Recensione del libro: Cosa frena lo sviluppo economico in Italia? Perché cresciamo più lentamente dei nostri partner europei? Le risposte a queste due domande si possono trovare in molte pubblicazioni. Questo libro ha una particolarità: offre un rapido affresco della legislazione italiana, nazionale e regionale, che soffoca la concorrenza in Italia. Senza l’ambizione di essere esaustivo dell’intera normativa che contrasta con le regole antitrust, il testo guida il lettore tra i mille interessi corporativi che bloccano l’economia d el nostro Paese. Ne emerge uno spaccato insolito e poco conosciuto: accanto alle categorie “forti”, di cui parlano quotidianamente i mass media, vengono analizzati privilegi e protezioni ottenuti da mestieri meno noti. La tesi è che una società e un’economia più libere sono il presupposto necessario e indispensabile per garantire maggiore ricchezza alle generazioni future. Secondo l’Autore, alla guida dell’Autorità garante della concorrenza e del mercato dagli inizi del 2005, tagliando “le zavorre d’Italia” si può finalmente tornare a crescere ai ritmi degli anni ’60 e a redistribuire equamente le carte delle pari opportunità tra le classi sociali.

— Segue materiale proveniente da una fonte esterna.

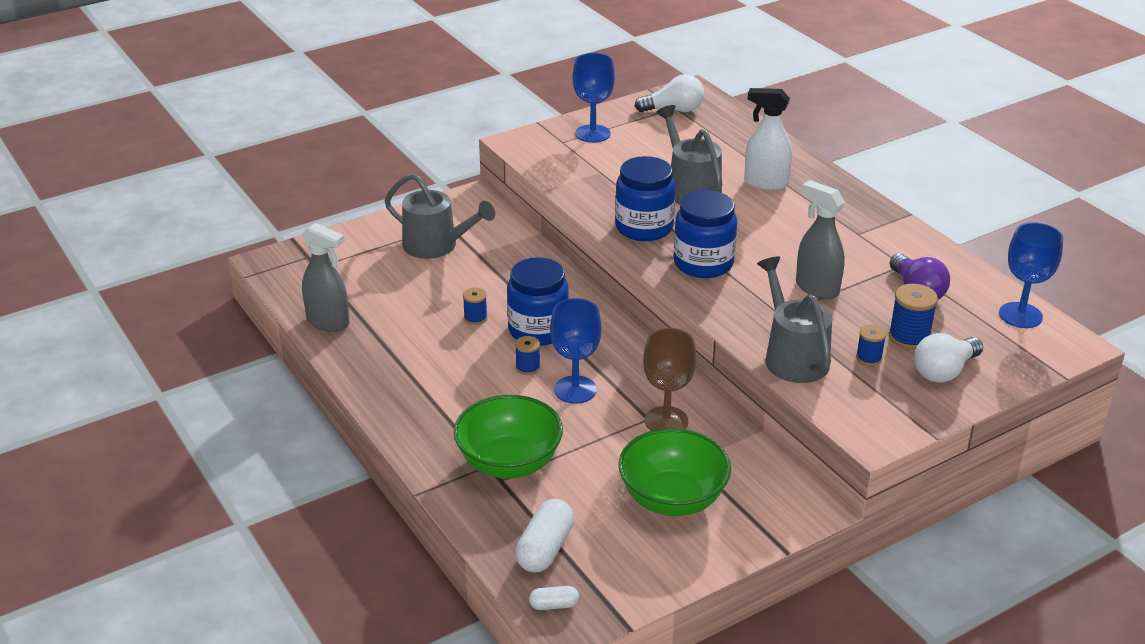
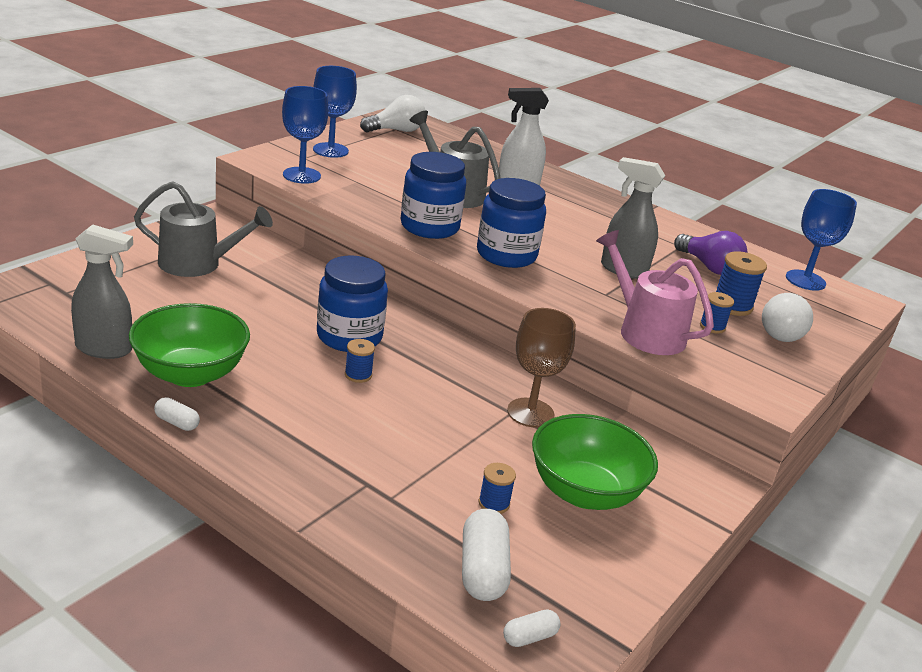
camera: 25 degrees left, 5 degrees down
(360, 393) = (177, 423): none -> white capsule
(475, 318) = (275, 331): blue spool -> blue spool (494, 503)
(509, 463) = (390, 478): green bowl -> green bowl (190, 373)
(575, 390) = (420, 392): blue goblet -> blue goblet (301, 175)
(792, 356) = (645, 331): grey watering can -> pink watering can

Antonio Catricalà è un magistrato. È Presidente dell’Autorità garante della concorrenza e del mercato dal 9 marzo 2005. È stato segretario generale dell’Autorità per le garanzie nelle comunicazioni e segretario generale della Presidenza del Consiglio dei Ministri. Autore di pubblicazioni anche monografiche è stato professore a contratto presso la facoltà di Giurisprudenza dell’Università di Roma Tor Vergata, insegnamento di diritto privato. È professore a contratto di diritto dei consumatori presso la facoltà giuridica della LUISS Guido Carli di Roma.